There is a rough equivalence at play here:
Intrinsic motivation is effectively local decision making, while extrinsic motivation depends on the consensus system state.
This raises the question whether blockchain’s reliance on extrinsic motivations for machines is having the same downside as cathedral style application of extrinsic motivations for people. Should machines instead not be left to decide individually in what way they want to participate on a network?
When I was contributing to a peer-to-peer video streaming stack, we made the decision not to rely overly on consensus state. Instead, we always asked ourselves what the optimal local decision was in any given locally detected situation. Despite having flaws, the result was exceptional.

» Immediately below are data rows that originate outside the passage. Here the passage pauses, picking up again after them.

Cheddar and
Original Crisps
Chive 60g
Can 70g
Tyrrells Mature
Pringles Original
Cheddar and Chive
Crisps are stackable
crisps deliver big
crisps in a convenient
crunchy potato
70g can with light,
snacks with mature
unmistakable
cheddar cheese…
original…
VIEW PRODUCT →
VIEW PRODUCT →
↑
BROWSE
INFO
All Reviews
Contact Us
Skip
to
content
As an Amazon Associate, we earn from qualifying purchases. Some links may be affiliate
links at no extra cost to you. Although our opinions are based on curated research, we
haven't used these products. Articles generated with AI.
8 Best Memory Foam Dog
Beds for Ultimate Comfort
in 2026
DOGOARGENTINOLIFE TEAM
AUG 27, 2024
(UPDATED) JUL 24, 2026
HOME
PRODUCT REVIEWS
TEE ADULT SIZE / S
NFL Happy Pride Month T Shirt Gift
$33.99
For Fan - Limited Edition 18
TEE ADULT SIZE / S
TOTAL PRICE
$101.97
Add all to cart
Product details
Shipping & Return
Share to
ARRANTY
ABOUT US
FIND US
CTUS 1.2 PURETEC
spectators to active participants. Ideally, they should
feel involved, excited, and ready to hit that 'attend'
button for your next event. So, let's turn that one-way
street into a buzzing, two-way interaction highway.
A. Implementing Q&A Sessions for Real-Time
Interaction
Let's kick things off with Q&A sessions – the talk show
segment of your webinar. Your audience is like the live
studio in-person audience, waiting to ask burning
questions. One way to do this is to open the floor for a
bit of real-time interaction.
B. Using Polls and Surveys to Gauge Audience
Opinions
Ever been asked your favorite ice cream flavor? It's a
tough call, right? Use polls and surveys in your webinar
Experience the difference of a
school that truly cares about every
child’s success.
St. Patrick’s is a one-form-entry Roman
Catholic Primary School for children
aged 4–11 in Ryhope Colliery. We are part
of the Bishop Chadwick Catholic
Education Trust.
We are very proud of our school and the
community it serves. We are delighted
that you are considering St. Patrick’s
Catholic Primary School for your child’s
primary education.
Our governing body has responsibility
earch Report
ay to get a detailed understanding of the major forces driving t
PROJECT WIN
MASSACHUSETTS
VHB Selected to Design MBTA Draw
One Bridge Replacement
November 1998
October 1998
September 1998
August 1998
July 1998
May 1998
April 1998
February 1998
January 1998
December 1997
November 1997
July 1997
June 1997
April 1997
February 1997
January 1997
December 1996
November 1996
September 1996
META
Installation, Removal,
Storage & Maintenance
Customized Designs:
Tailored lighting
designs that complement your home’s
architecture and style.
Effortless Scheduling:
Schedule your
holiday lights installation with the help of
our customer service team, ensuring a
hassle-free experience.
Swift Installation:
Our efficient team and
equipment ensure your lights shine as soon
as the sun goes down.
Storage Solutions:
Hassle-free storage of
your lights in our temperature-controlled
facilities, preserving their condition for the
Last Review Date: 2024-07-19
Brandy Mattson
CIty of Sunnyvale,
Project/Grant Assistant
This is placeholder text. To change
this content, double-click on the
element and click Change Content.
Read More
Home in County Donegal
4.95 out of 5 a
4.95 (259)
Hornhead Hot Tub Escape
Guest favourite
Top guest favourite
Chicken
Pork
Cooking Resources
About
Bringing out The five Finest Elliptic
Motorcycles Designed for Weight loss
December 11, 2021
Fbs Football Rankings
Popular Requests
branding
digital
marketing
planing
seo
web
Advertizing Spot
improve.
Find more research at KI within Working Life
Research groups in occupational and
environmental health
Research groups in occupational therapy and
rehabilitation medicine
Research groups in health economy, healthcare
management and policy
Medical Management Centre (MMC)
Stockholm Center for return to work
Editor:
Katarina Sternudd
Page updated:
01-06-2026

That is not to say that system state played no role whatsoever. It’s just that we never relied on having a complete or accurate picture of it. When a remote node did not reply to a query within a given timeout, it did not matter whether the node became unreachable due to network routing issues, the round trip delay was too high, the node was shut down, or it was malicious. The right response was to internally score it as unreliable.
Nodes did share some information on their view of the reliability of other nodes. But this information was considered supplemental. If our own estimation of a node was not available or outdated, supplemental information provided the best guess. There was no global node reliability ranking, however.
If Raymond extracted many rules by comparing cathedral style and bazaar style project management, and Agile reduced this to twelve principles, there really is only one rule of thumb that I’d like to convince people of:
If nodes in your system can make workable local decisions, however imperfect, then make local decisions. Rely on global consensus state only sparingly if at all.
This is not a rejection of smart contracts or blockchain technologies. They have their place, especially where local decision making is impractical. I could not, for example, imagine a workable system in which all nodes individually verify the identity of persons, if such identity verification is required.
But “put it on the chain” is far from a panacea. The parallels drawn in this article would suggest it may do more harm than good. At the end of the day, it is an attempt at making the chaotic world predictable, and that is rarely a winning strategy.